Un film tra la documentazione e la fiction, questo voleva essere “Ariaferma” di Leonardo di Costanzo, presentato ieri al Festival di Venezia, fuori concorso, con Toni Sevillo e Silvio Orlando. Il tutto si svolge in un carcere ottocentesco in un luogo imprecisato, molto fatiscente e in avanzato stato di degrado dove si trovano confinati 12 detenuti in attesa di essere tradotti in alte prigioni. In questa attesa le guardie carcerarie, gli ispettori e i detenuti si trovano a dover condividere il tempo da trascorrere, gli spazi fisici, il cibo e quindi riflessioni e sensazioni. Elementi che li rende parte di un’unica comunità, come rappresenta la scena della cena allargata a tutti.
Nel corso del film si sviluppa un crescendo di buoni propositi e gentilezze reciproche tra il personale atto al controllo e i detenuti, fino ad abbattere la barriera di confine fra il lecito e l’illecito. Si assottiglia cosi la distinzione tra chi ha commesso il crimine e chi invece può “andare a dormire con la coscienza a posto”, come sottolinea l’ispettore Gaetano (Toni Servillo).
Cosi all’“uomo pericoloso” Don Lagioia (Silvio Orlando), che incarna tutti gli stereotipi del capo mafioso/camorrista, vengono concessi privilegi per sé e per gli altri detenuti, e ogni suo desiderio viene esaudito. In tal modo si instaura un sistema in cui bontà richiama bontà e buoni propositi. Anzi il nostro capo mafioso/camorrista non solo diventa un buono, ma si erge anche a ruolo di saggio che riesce a convincere dei suoi buoni intenti l’ispettore ‘eroe’ Gaetano. “Voi non siete diversi da noi” dice il Lagioia all’Ispettore Gaetano, “siamo tutti dentro”.

L’intensità di questa comunanza viene intensificata nel momento in cui viene a mancare la luce. Come se la mancanza delle luce rappresenti l’assenza totale della distinzione tra i diversi ruoli, e come se nel buio le sovrastrutture sociali di distinzione tra colpevole e innocente possa essere cancellata.
Più che in una prigione sembra di trovarci in un ‘convento di monaci’, mutando le divise graduate in sai, dove l’intento è quello di comprende e assolvere.

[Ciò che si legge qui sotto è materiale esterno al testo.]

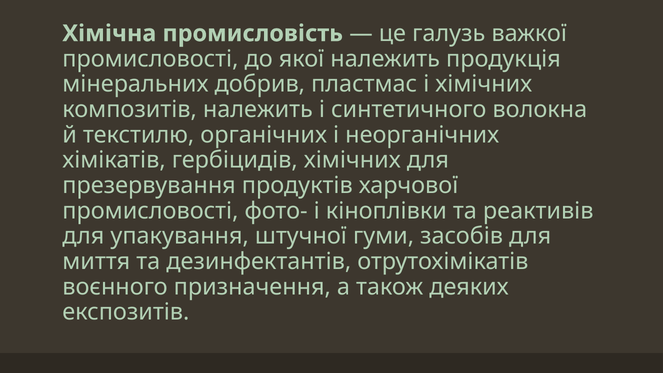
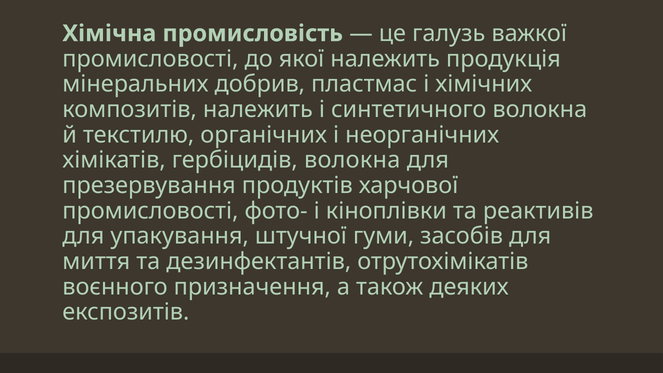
гербіцидів хімічних: хімічних -> волокна
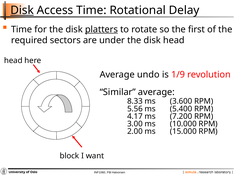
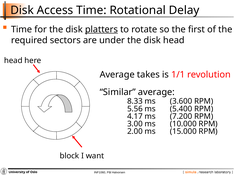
Disk at (22, 10) underline: present -> none
undo: undo -> takes
1/9: 1/9 -> 1/1
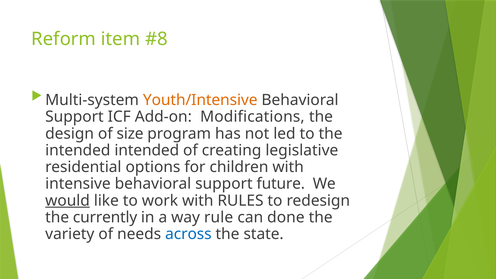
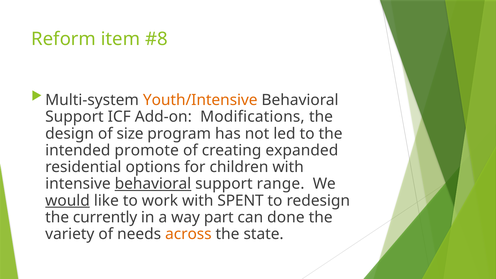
intended intended: intended -> promote
legislative: legislative -> expanded
behavioral at (153, 184) underline: none -> present
future: future -> range
RULES: RULES -> SPENT
rule: rule -> part
across colour: blue -> orange
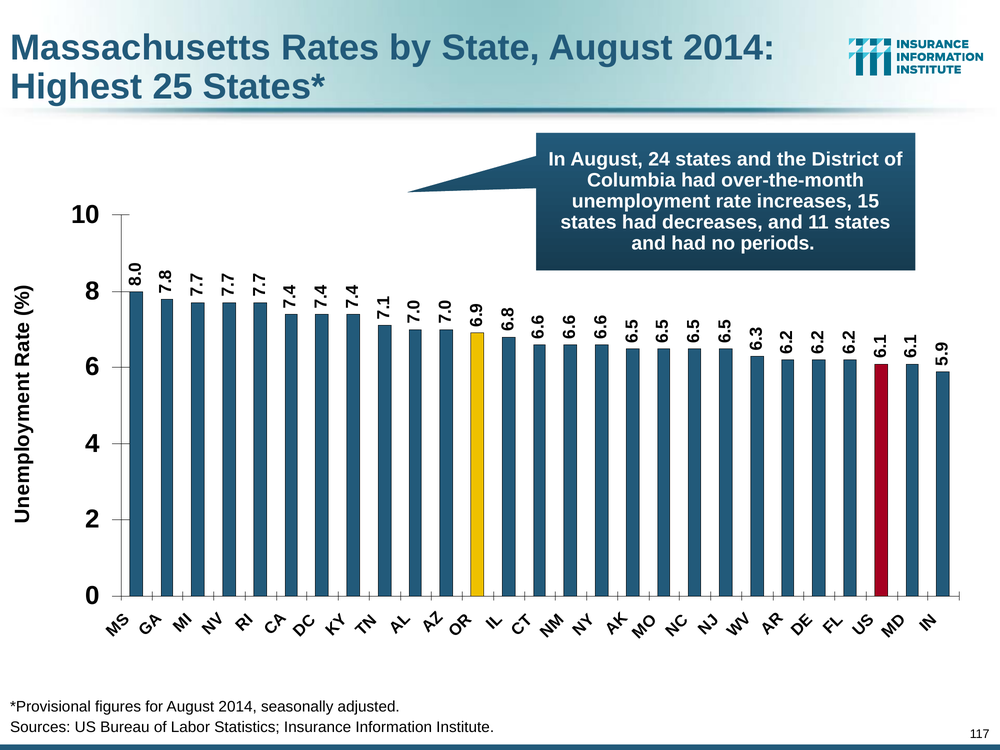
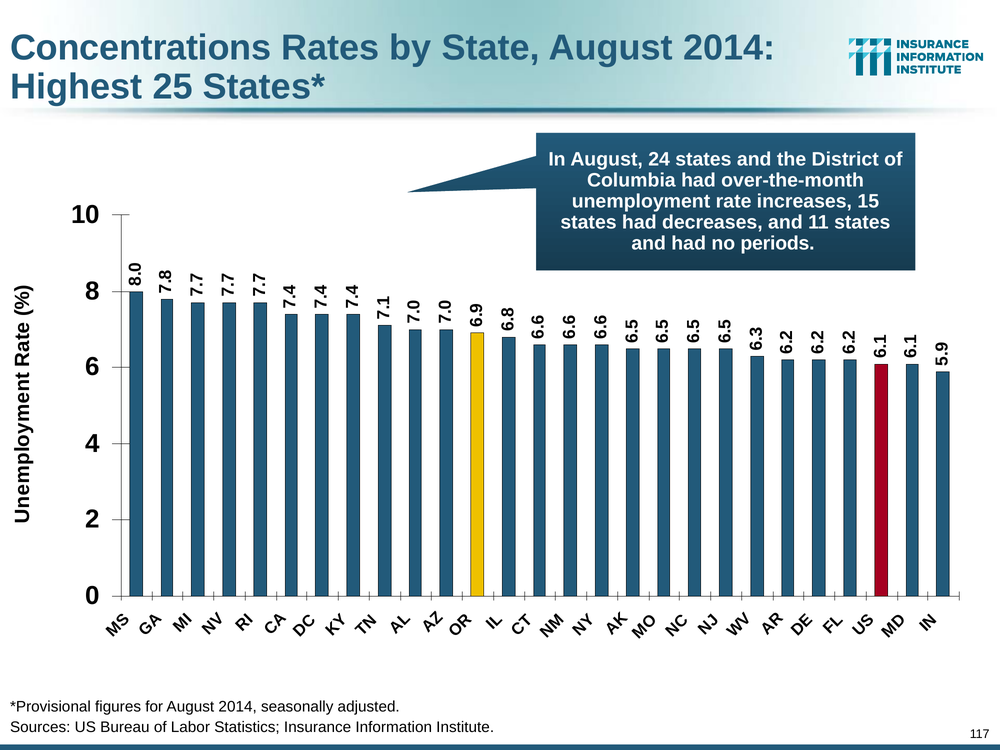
Massachusetts: Massachusetts -> Concentrations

Addirittura ad un certo punto del film la colonna sonora è composta dalle note suonate su di un organo: comprendiamo, giustifichiamo e perdoniamo, perché in fondo anche nel peggiore essere umano un briciola di umanità esiste. La suggestione invocata. Il regista, insieme agli altri due sceneggiatori, Bruno Oliviero e Valia Santella (sic! Sei mani per scrivere questa sceneggiatura) hanno dimenticato di sottolineare che sebbene le barriere fisiche della diversità possono essere abbattute, sebbene possiamo ritrovarci a condividere una ‘cena nella lunga tavolata’, un ‘Giuda’, un criminale, un assassino ha il dovere morale e etico di pagare il proprio conto con la giustizia prima di ottenere la remissione dei peccati; se non altro per garantire una giustizia a coloro che il crimine lo hanno subito. E può bastare il crollo di una barriera fisica per accomunarci? Non esistono forse delle differenze di personalità che per essere modificate hanno bisogno di ben altro che la condivisione dello spazio e del tempo?

Si può obiettare che l’intento fosse quello di evidenziare come gli uomini siano fatti di molteplici aspetti e se trattati con rispetto si può ottenere il meglio dal profondo della loro anima. Oppure, come ha dichiarato il regista Di Costanzo, incarnando le vesti di un Cesare Beccaria di questo nuovo secolo, che “Questo è un film sull’assurdità del carcere”. Ma questa è una linea di pensiero che comporta percorsi pericolosi. È vero, la realtà carceraria andrebbe rivisitata, ma quando si tratta di un ‘Don’ capo mafioso/camorrista, anche se solo a livello di fiction, bisogna stare attenti ai possibili messaggi che si rischia di distribuire a livello sociale e soprattutto sugli effetti riverberanti nella popolazione giovanile.
Il tutto viene raccontato nel film in 117 lunghissimi minuti, con un ritmo lento. Inoltre si sviluppano numerosi luoghi comuni e stereotipi, come l’uso del rumore assordante provocato dal battere dei ferri sulle inferriate delle porte carcerarie come forma di protesta, o l’uso del bianco e nero per accentuare lo stato di degrado delle celle, un tentato suicidio del giovane fragile per redimersi dai peccati: frasi scontate attraversano molti dei dialoghi che interrompono i lunghi silenzi. Va però dato merito ai canti del coro sardo e alle loro canzoni popolari con cui il film apre le scene e che talvolta ritornano nel corso del film. Quelle voci sì che sono impressionanti ed originali.